ИСТОЧНИК:

Нет страха, что может случиться такая односторонняя история про режиссёра-эгоиста?
Если театр превращается в трибуну и начинает рассказывать, как надо, то это плохо. Я себя ловил несколько раз на мысли, что ты такой весь художник, и сейчас расскажешь, как надо. А вот это как раз-таки снимает с тебя кокарду, и ты понимаешь, что ты ровно такой же, как и те, кто придут смотреть спектакль. Мой любимый пример, когда я ставил спектакль про войну, и мне было дико стыдно, потому что я понимал, что придут ветераны. Что я им могу рассказать про войну? И поставил спектакль-вербатим, который называется «Ровесники». Мы взяли интервью в городе у детей, которым на тот момент было 16-17 лет и у ветеранов, которые ушли на войну в этом возрасте. Это было такое исследование. Самое главное было — найти не разницу, которая очевидна и не надо даже спектакль ставить, а мы пытались найти то, в чем они были похожи.

ИСХОДНЫЕ ДАННЫЕ:
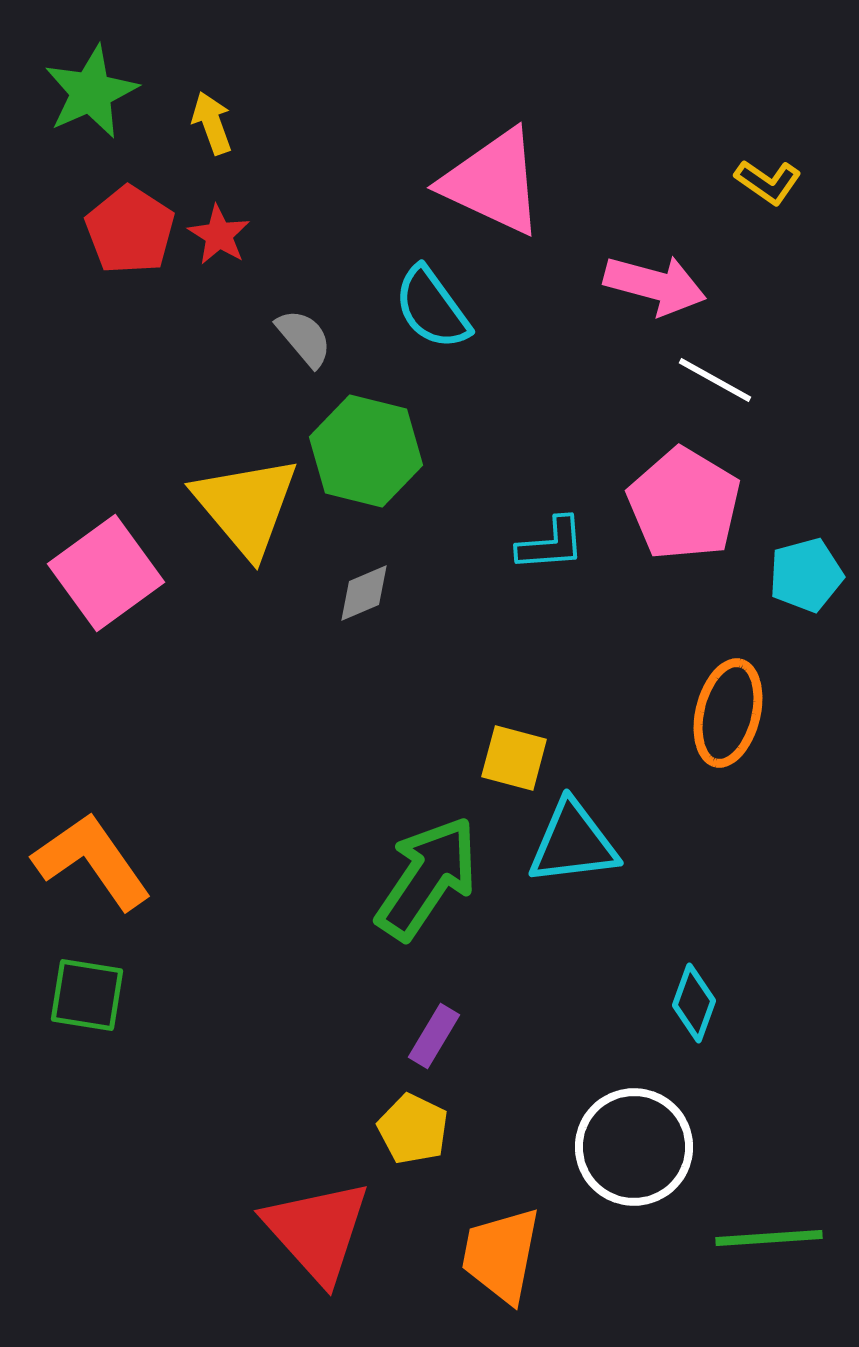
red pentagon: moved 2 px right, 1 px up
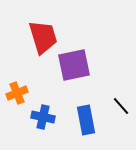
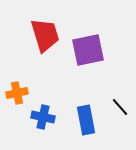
red trapezoid: moved 2 px right, 2 px up
purple square: moved 14 px right, 15 px up
orange cross: rotated 10 degrees clockwise
black line: moved 1 px left, 1 px down
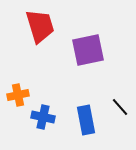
red trapezoid: moved 5 px left, 9 px up
orange cross: moved 1 px right, 2 px down
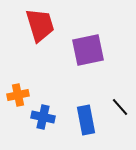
red trapezoid: moved 1 px up
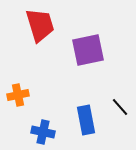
blue cross: moved 15 px down
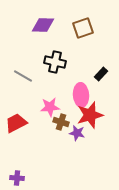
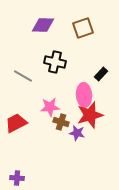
pink ellipse: moved 3 px right
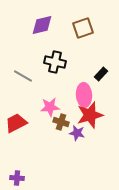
purple diamond: moved 1 px left; rotated 15 degrees counterclockwise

ЗАДАНИЯ:
(A) Выведите без изменений строки из раздела «Исходные данные», начиная со строки с «red trapezoid: moved 5 px left, 9 px up» и до последней строки раздела включительно. Изображения в ответ не включайте.
(B) Допишите следующую часть интервью о театре, начав сразу после его последнего предложения.

НАБОР ОТВЕТОВ:
(A)
red trapezoid: moved 5 px left, 9 px up
orange cross: moved 1 px right, 2 px down
red trapezoid: moved 1 px up
blue cross: moved 15 px down
pink ellipse: moved 3 px right
purple diamond: moved 1 px left; rotated 15 degrees counterclockwise

(B)
Любовь.
Безусловно, конечно. Как мне говорил мой мастер Олег Кудряшев: «Должно быть чувство стыда за то, что ты делаешь». И вот хорошо, что оно есть, периодически. И здесь, когда ты пытаешься говорить на сложные темы, ты стоишь с позиции «снизу», ну или «равно». Ни в коем случае не «сверху», иначе ты превращаешься в такую истину в последней инстанции, в вещателя.
Пьеса «Горка» — это «Любимовка-2018». В Ачинске вы ставили ещё две пьесы этого фестиваля. В Красноярском ТЮЗе идет «Как я стал…» Ярославы Пулинович. Ради каких текстов вас отпускает современная драматургия?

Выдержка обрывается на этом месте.